Thanks for the interesting critique, Eric! I feel the pull of what you're saying.

One piece of advice I also often give students is this: Spend half your time reading what everyone in your subarea is reading and half your time reading what no one in your subarea is reading. The latter. Although this doesn't quite map onto Point 1 from my post, part of the idea here is that it's important not to only read in a single area. Exposure to material beyond the usual run of what your peers and colleagues are reading helps keep your thinking novel, fertile, and fresh. I certainly wouldn't recommend that one commit early on to being a narrow specialist in the sense that you read ONLY in one narrow target area. And yet, if the target subtopic is narrow enough, and one's time is well organized, I think even first-year grad students can achieve expertise in that subtopic while still having enough time to read broadly.


"As an aside, some of this academic learning and curiosity driven intellectual development can happen in relaxation time."

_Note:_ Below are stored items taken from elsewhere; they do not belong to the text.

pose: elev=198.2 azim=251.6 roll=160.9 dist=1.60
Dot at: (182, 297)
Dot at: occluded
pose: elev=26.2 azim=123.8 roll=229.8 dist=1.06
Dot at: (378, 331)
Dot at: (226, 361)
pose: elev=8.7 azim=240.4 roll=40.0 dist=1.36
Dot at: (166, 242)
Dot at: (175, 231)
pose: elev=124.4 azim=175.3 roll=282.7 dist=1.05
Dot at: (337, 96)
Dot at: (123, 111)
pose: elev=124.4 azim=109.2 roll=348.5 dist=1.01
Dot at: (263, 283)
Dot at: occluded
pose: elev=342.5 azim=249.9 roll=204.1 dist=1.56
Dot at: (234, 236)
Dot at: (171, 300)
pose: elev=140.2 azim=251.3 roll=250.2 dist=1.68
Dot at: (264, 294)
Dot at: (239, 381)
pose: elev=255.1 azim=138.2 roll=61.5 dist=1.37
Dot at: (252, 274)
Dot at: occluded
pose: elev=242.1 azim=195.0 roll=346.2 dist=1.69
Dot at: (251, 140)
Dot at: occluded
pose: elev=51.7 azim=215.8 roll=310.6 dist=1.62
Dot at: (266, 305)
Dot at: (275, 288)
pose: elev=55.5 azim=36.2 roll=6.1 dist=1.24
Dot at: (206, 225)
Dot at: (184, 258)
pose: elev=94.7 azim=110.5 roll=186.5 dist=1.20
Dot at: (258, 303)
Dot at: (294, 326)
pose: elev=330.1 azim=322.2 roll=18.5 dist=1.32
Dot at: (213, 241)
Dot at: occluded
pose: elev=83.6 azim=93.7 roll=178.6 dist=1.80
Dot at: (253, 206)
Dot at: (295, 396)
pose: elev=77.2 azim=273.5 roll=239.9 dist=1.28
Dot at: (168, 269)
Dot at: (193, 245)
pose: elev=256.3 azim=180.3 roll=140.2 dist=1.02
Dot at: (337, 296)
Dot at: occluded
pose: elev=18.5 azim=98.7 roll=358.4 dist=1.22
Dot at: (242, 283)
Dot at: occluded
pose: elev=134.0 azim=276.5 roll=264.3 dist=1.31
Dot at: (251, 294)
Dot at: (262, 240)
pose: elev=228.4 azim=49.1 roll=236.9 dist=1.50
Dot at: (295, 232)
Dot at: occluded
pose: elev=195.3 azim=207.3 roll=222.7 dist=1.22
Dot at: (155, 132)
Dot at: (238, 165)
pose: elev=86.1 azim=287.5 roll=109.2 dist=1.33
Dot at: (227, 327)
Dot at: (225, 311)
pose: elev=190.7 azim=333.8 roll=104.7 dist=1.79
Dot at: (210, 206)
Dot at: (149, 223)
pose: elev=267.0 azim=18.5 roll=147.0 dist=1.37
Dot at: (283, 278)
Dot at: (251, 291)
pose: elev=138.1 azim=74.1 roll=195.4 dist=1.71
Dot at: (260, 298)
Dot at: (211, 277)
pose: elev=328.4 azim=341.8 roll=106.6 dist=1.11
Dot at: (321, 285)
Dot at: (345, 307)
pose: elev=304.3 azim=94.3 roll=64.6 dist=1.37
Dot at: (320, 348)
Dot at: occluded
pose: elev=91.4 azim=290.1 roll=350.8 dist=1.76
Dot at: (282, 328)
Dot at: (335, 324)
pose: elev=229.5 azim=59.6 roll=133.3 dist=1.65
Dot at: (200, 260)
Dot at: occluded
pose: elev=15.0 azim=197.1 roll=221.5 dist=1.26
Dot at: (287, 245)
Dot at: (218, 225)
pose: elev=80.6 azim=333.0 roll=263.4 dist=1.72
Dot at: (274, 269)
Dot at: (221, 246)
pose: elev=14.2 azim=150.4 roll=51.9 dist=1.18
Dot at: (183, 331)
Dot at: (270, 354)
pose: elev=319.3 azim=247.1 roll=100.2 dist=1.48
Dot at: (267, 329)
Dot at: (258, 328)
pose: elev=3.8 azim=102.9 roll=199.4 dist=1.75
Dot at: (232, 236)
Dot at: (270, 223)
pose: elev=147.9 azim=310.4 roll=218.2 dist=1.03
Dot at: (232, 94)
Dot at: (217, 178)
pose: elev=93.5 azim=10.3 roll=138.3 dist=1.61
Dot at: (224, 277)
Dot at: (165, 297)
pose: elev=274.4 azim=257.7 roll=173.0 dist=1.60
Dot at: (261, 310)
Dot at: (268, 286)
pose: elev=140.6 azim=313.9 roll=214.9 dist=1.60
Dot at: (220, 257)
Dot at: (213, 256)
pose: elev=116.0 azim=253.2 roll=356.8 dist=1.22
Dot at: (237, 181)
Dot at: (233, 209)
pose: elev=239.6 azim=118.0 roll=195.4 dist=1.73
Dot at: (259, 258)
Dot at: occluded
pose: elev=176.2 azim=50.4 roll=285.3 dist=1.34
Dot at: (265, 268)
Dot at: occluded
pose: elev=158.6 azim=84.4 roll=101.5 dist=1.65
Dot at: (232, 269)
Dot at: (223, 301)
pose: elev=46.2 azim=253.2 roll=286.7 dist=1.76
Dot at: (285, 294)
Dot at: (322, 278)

I'm pretty sympathetic with this,and to a fair amount of this while walking. I walk a good amount, and almost always read when I walk. That's one of the times I use for reading things that are not, strictly speaking, "work" - things I'm not obliged to read, but want to. Sometimes it's fiction, but more often it just anything I want tor read - recently, Charles' Taylor's Hegel and Modern Society, but in the past things like Maynard Smith's _The Theory of Evolution_, or Cristina Bicchieri's _Norms in the Wild_ - often these are things I think might be useful for me, but that are not anything I'm working on, or that have direct connections to work I'm doing. (The current one is a book on this history of tort law in the U.S.) If people don't mind reading while they walk, it's a good chance to get modest exercise while also reading more widely.